(Dataset records)

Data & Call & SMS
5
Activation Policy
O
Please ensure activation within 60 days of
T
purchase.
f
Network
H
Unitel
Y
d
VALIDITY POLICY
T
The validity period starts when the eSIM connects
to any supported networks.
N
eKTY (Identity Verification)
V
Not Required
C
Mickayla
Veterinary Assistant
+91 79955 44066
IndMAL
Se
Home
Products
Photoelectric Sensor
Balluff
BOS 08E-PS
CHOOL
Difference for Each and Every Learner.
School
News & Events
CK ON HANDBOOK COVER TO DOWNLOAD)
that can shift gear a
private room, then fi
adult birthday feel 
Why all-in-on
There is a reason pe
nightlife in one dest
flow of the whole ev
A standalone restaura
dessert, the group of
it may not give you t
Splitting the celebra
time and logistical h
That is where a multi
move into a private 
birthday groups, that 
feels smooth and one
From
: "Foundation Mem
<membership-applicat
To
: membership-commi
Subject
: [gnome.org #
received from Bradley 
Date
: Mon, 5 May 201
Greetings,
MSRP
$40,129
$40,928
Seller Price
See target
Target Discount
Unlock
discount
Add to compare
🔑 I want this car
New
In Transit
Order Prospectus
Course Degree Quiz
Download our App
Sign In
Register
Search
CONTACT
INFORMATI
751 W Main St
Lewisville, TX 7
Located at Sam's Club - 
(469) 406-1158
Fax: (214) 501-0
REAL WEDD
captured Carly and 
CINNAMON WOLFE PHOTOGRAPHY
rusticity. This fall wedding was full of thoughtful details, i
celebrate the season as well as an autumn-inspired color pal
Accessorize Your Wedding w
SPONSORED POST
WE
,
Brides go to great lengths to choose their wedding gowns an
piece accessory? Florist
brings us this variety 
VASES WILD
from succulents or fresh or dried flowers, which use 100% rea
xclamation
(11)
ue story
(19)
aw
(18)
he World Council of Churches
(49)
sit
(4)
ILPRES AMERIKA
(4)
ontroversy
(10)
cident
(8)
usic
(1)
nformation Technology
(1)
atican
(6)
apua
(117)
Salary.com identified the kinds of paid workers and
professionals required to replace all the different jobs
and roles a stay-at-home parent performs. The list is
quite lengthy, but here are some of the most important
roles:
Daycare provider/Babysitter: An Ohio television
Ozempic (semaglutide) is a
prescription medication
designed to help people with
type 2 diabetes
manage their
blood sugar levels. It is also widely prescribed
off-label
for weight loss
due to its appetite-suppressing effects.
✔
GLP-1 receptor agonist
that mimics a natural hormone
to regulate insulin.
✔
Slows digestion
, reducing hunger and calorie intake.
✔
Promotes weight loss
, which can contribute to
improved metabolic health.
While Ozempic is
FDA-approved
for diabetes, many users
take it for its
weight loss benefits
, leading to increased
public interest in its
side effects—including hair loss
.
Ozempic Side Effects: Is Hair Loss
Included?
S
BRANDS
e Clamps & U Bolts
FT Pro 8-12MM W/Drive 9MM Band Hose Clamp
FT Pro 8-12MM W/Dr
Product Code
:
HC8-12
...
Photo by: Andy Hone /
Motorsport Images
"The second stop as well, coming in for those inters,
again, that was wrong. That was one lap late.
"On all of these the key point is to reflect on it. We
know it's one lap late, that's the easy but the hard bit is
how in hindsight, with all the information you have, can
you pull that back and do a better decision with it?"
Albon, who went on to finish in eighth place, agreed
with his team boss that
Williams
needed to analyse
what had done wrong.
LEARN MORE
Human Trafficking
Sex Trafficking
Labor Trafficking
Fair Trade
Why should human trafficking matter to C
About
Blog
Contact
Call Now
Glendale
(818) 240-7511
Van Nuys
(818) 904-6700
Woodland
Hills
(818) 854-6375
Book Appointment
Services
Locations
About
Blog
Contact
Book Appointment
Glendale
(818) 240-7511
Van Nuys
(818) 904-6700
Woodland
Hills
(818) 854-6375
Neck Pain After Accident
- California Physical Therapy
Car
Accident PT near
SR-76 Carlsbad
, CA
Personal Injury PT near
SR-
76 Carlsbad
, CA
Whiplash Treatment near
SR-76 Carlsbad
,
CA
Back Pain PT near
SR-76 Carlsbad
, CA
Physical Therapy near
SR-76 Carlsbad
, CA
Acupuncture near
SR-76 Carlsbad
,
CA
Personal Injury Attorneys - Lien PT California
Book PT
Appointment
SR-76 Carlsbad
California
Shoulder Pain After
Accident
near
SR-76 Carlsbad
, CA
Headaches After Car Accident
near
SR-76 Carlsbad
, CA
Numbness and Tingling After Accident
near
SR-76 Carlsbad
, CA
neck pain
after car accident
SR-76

BRIEF:
Starting from the line with "Numbness and Tingling After Accident" and ending with the final line of the data, quote every line exactly, both ends included.

FINISHED EXERCISE:
Numbness and Tingling After Accident
near
SR-76 Carlsbad
, CA
neck pain
after car accident
SR-76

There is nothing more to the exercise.